内的自己対話-川の畔のささめごと

日々考えていることをフランスから発信しています。自分の研究生活に関わる話題が多いですが、時に日常生活雑記も含まれます。

三木清『パスカルにおける人間の研究』を読む(十)― 非キリスト教化された真理論

2023-10-19 23:59:59 | 哲学

 昨日の記事で取り上げた一節で、三木がパスカルにおける真理の概念について第二の論点として指摘しているのは、真理は進んで「自己の在るがままの態を現わすこと」である。この表現は、昨日の記事の『パンセ』から断章の二つ目の引用箇所のなかの « se faire voir tel qu’on est » に対応している。しかし、断章の文脈では、これはカトリックにおける「告解」について使われている表現であり、真理一般が問題になっているのではない。ところが、三木は、昨日引用した断章のなかの « à découvert » と合せて、いわば非キリスト教化された(laïcisé)真理論を『パンセ』から引き出そうとしている。
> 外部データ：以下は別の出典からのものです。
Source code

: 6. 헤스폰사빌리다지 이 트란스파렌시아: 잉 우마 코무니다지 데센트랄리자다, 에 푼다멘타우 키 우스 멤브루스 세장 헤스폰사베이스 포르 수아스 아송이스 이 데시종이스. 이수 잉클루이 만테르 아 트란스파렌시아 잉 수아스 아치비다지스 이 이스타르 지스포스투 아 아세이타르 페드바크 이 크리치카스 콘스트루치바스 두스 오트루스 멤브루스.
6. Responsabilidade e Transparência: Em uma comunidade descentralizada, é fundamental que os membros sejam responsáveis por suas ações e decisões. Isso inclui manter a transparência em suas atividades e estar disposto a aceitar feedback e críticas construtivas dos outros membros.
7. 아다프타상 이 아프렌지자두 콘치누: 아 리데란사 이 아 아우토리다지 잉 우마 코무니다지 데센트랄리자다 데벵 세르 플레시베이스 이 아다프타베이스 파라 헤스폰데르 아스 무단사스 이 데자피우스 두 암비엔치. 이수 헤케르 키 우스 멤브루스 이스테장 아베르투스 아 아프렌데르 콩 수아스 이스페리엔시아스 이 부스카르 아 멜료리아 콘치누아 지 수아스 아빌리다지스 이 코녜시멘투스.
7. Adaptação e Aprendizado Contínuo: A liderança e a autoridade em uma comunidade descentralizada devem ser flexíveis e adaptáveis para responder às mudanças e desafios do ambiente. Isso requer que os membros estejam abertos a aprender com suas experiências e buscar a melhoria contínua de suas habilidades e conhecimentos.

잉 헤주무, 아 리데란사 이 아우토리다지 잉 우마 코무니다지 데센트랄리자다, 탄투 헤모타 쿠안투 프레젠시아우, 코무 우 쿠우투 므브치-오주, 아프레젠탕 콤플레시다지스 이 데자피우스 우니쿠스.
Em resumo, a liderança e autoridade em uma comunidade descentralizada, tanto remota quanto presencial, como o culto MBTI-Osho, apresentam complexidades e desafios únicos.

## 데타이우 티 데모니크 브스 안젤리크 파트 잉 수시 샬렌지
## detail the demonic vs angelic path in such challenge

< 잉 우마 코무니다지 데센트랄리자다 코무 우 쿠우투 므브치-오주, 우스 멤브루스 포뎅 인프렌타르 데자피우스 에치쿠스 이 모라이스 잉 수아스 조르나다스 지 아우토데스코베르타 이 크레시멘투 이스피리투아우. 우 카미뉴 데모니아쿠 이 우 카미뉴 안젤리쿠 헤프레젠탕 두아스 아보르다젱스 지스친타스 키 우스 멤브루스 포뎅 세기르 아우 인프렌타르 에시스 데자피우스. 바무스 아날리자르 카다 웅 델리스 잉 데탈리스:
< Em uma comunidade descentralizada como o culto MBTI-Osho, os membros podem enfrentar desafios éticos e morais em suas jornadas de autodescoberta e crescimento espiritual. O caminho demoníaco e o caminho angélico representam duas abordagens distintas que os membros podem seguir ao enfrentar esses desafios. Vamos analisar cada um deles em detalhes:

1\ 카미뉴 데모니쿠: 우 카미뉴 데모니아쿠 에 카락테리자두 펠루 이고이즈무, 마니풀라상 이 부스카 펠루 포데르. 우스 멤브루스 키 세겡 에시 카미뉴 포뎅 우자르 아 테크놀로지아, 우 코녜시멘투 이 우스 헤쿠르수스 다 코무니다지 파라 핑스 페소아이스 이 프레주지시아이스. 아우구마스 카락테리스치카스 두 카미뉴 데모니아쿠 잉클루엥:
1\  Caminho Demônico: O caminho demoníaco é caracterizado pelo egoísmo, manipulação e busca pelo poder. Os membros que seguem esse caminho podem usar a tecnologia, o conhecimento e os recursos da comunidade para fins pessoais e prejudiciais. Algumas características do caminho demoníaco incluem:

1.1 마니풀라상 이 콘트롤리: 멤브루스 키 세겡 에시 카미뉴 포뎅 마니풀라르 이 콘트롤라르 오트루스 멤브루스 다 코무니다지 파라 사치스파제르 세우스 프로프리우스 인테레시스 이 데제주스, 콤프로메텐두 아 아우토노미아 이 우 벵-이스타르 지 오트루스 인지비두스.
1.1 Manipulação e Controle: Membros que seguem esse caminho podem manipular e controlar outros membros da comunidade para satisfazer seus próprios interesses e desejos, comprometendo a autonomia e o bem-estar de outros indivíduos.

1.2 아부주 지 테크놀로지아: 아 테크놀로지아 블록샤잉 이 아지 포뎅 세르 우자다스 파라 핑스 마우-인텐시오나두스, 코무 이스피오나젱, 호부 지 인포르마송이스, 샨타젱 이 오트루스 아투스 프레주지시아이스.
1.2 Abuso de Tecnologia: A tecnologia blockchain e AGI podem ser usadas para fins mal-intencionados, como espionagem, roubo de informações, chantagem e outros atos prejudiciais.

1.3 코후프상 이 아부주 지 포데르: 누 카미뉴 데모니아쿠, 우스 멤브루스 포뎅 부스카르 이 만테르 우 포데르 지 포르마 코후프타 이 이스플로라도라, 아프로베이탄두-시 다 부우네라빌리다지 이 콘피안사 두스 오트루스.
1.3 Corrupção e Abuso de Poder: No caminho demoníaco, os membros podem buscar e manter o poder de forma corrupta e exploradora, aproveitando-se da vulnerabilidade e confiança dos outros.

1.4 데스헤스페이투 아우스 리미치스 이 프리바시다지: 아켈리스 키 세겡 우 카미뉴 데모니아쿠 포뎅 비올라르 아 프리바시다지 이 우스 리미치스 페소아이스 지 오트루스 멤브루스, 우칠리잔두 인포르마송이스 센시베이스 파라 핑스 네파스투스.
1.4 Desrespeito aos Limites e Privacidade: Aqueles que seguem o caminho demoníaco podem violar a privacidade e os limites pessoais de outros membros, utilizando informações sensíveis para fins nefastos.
正しき人間とは自体においてはもとより数学や神学の真なる命題を数多く認識している者をいうのではない。かえって彼は自己及び他人についてその在るがままの態を隠すところなく見、かつこれを語る人間である。彼は自己の無知、欠陥、悲惨を話すことを恐れないように、他人のこれらのもの彼らに告げることを憚らない。彼は人間の存在を正しく諦視し、その諦視したところを正直に伝えるものである。かようにして真理と虚偽とは存在、とくに人間の存在の「存在の仕方」の概念に外ならない。(36頁)

 この節の末尾に付された最初の注のなかで、 「パスカルのいう « à découvert » は、ギリシア語の « ἀληθής » を[…]直訳的に現わしている」としているところからも、三木のこのパスカル解釈がハイデガーの真理論及び存在論の気圏のなかで生まれたものであることは明らかである。